Es menester aclarar que no es lo mismo refugiado que apátrida. El apátrida es siempre un refugiado pero el refugiado no es necesariamente un apátrida. Refugiado es quien ha sido expulsado de su propio país o de otro por la fuerza de la persecución política, étnica o religiosa o que lo ha abandonado para ponerse a salvo de guerras, plagas u otras calamidades y ha buscado amparo en otro país, pero que conserva su nacionalidad y tiene un pasaporte para viajar. En cambio, el apátrida es un refugiado a quien se ha despojado de su nacionalidad, de su identidad personal y de su pasaporte nacional.
La doctora Catherine Wihtol de Weden, en su libro “El fenómeno migratorio en el siglo XXI” (2013), sostiene que la apatridia “no representa un fenómeno nuevo. Ya se hace referencia a él en el Derecho Romano bajo el apelativo de peregrini sine civitate”, pero “empezó a tener importancia sólo después de la Primera Guerra Mundial”. Dice que “hasta principios del siglo XX se ha utilizado el término alemán heitmatlos cuya traducción sería sin patria.
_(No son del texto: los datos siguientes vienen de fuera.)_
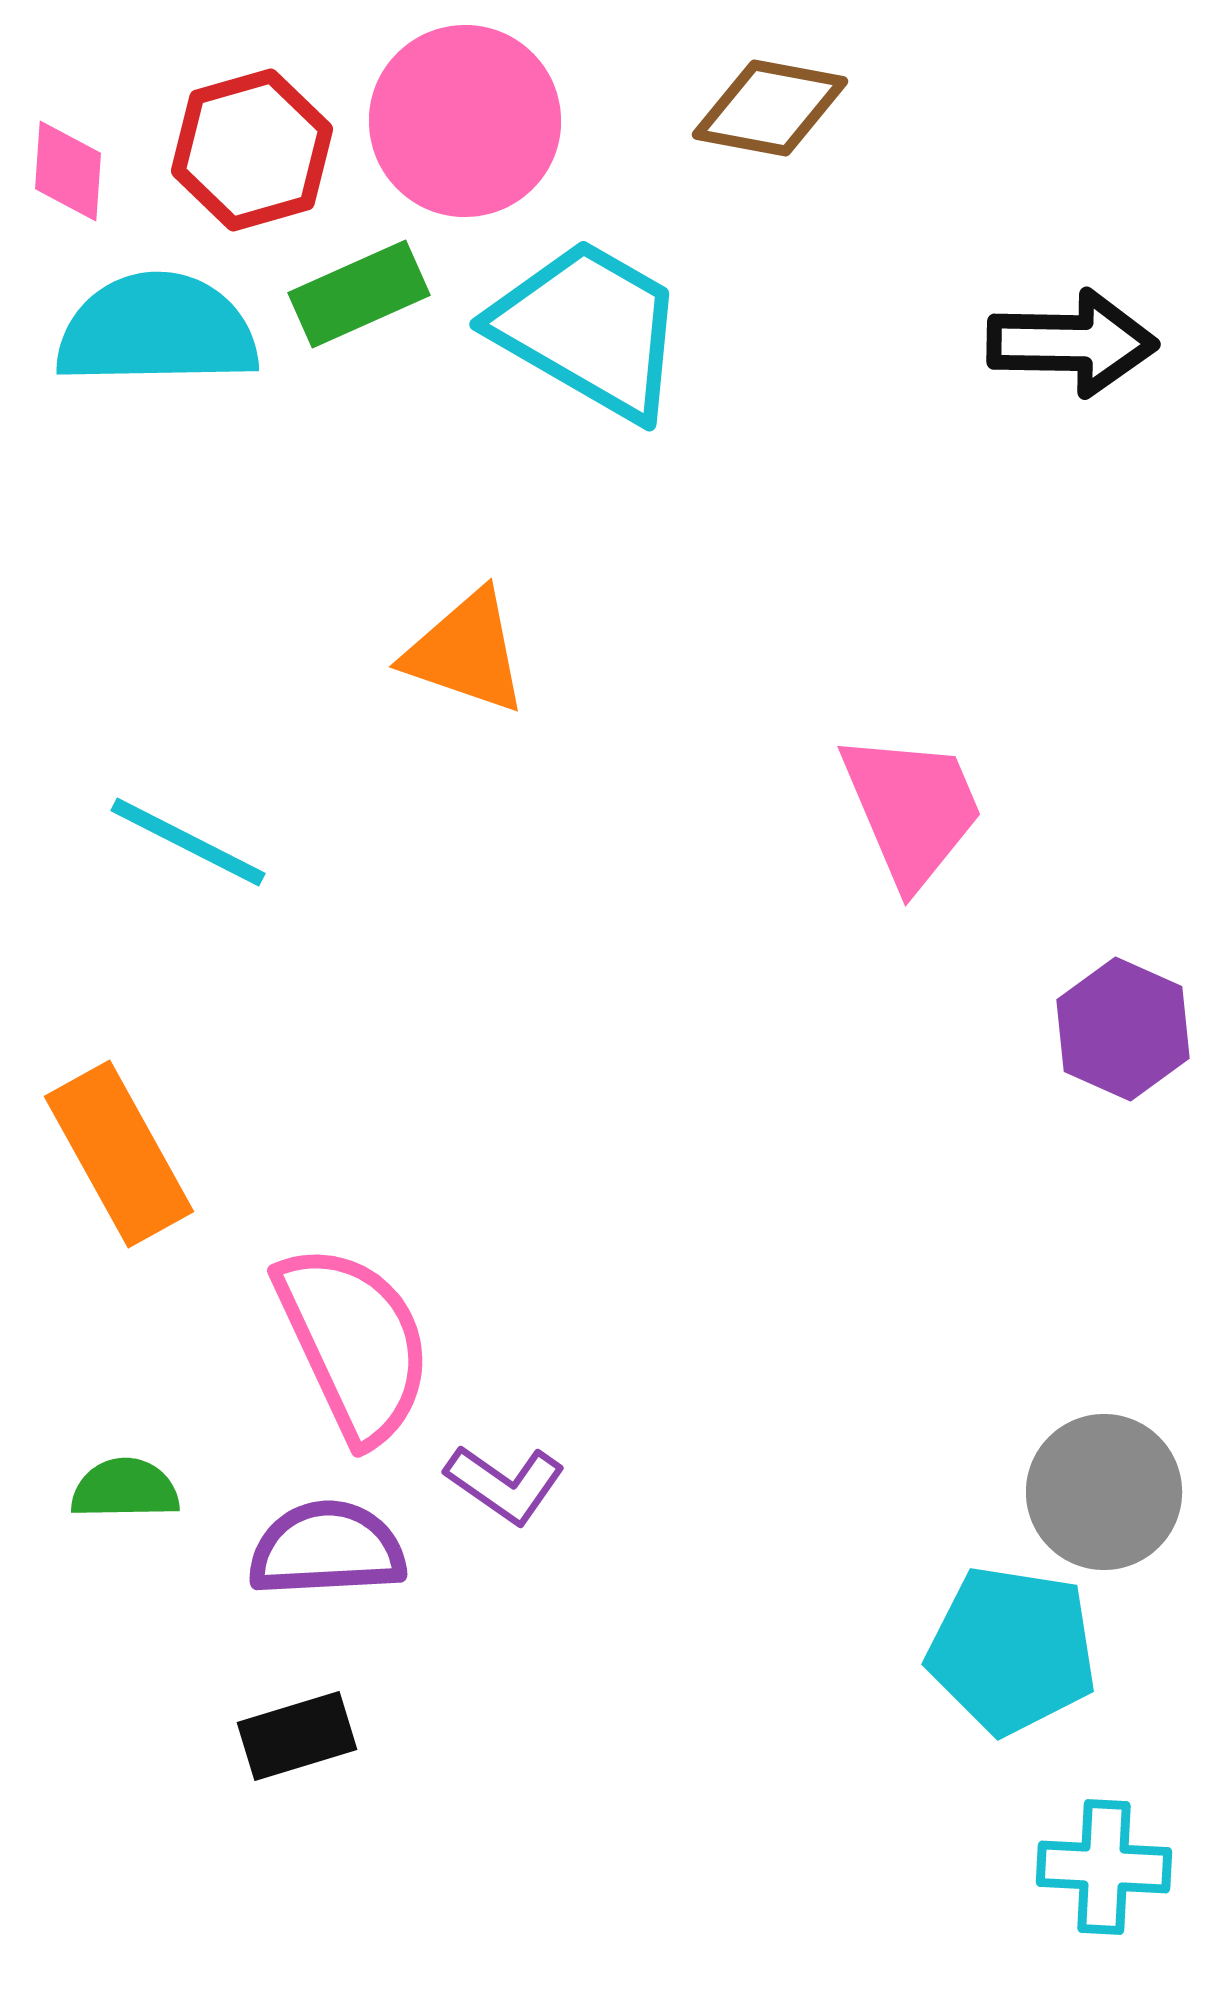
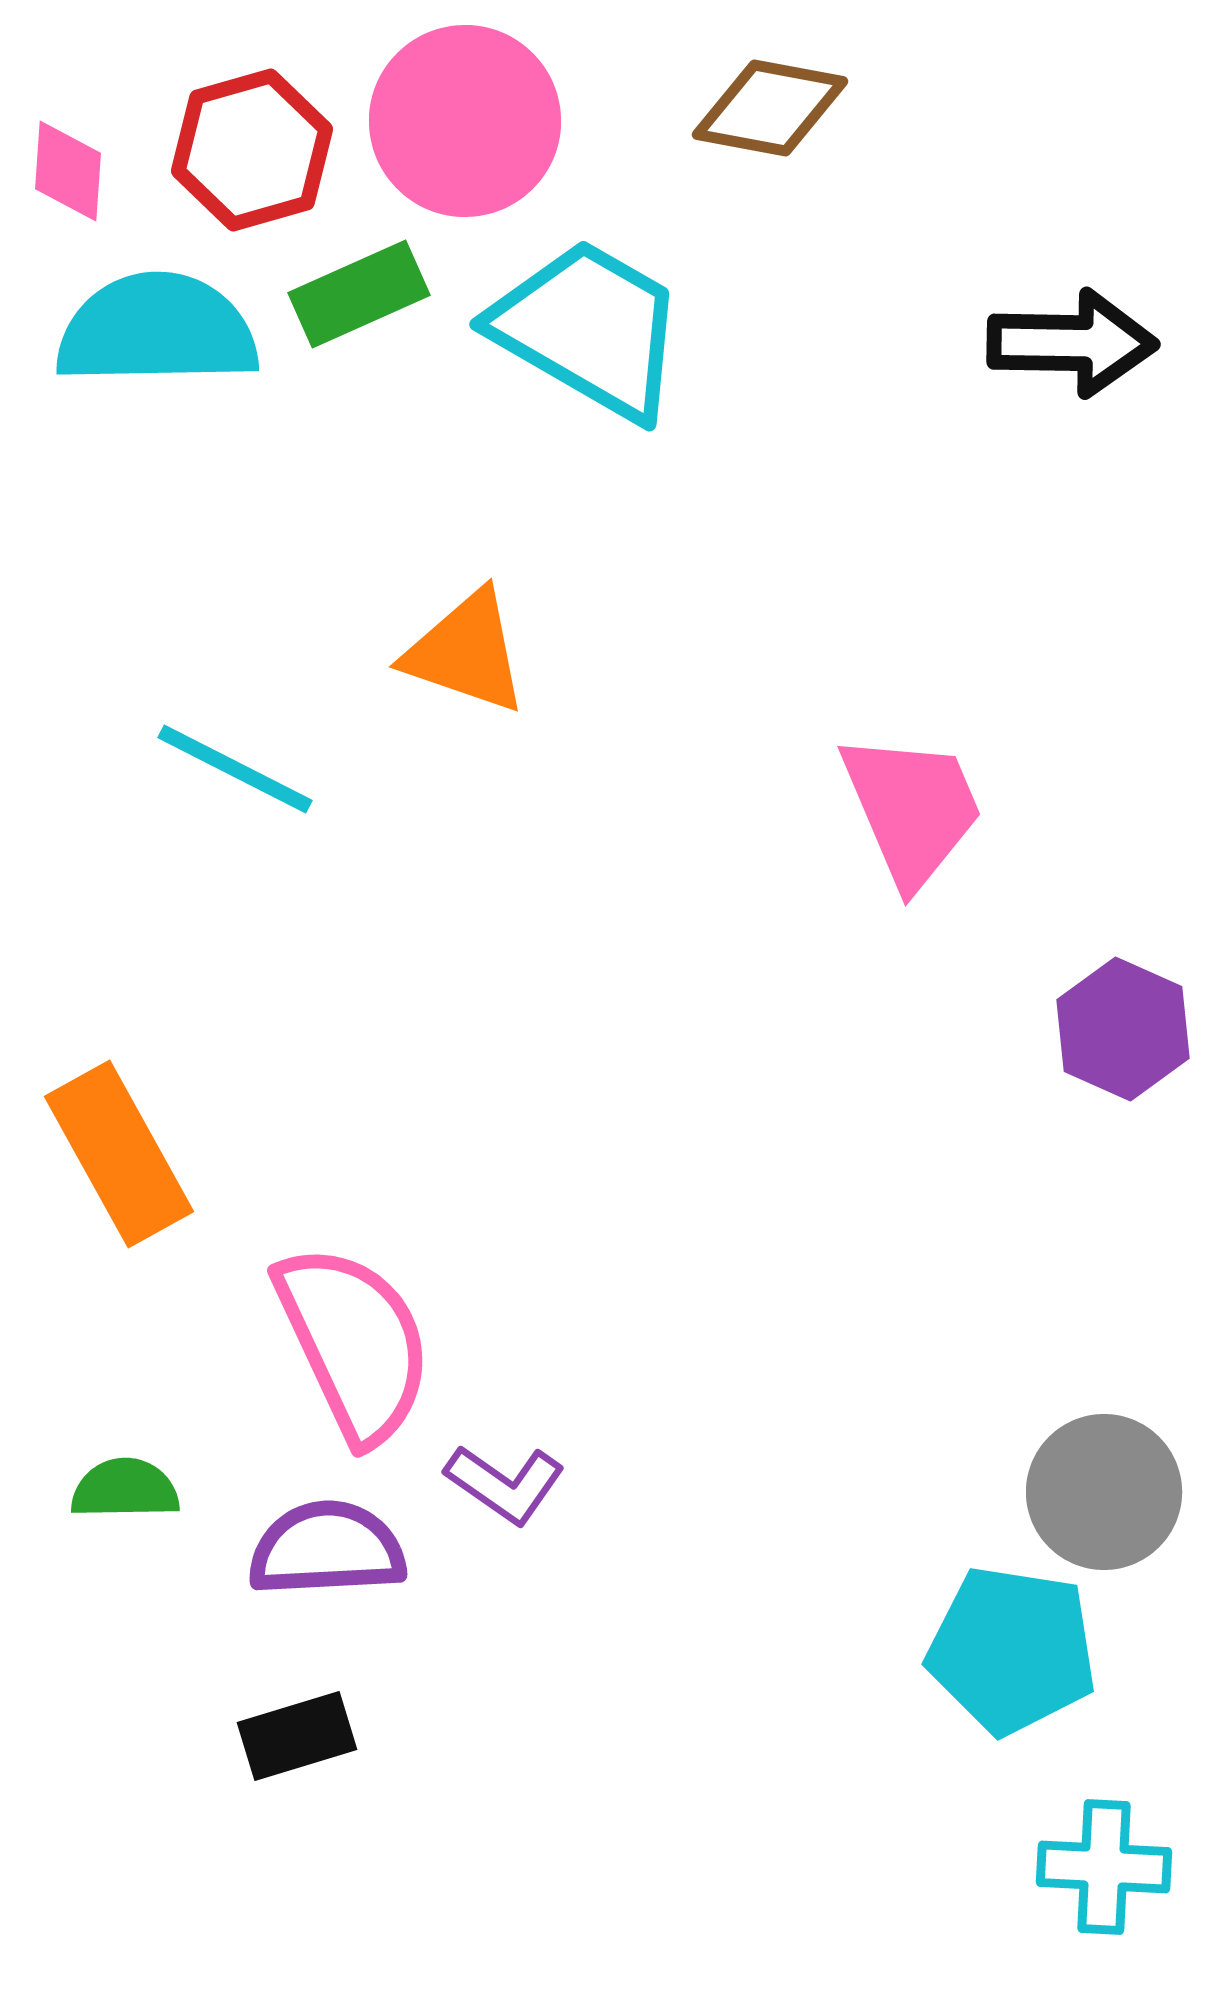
cyan line: moved 47 px right, 73 px up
En el caso de Francia, la palabra apatride aparecería probablemente por primera vez en un estudio de 1918. En el espacio de entreguerras, la destrucción de los imperios austro-húngaro, otomano y ruso hizo del problema del refugiado tanto como del apátrida un fenómeno de masas”.
Como parte de la ancestral discriminación dominicana contra el pueblo haitiano, el 23 de septiembre del 2013 el Tribunal Constitucional de la República Dominicana dictó una sentencia en la que desconoció la nacionalidad dominicana de los hijos de extranjeros en situación migratoria irregular en su territorio, nacidos a partir del año 1929. El fallo dejó en condición de apátridas a tres generaciones de origen haitiano —alrededor de 450 mil personas— descendientes de campesinos que cruzaron la frontera e ingresaron clandestinamente a territorio quisqueyano para trabajar en el corte de caña y la industria azucarera.
El Alto Comisionado para los Refugiados (ACNUR), en su informe del 2012, sostiene que en ese año había en el mundo 3,34 millones de apátridas.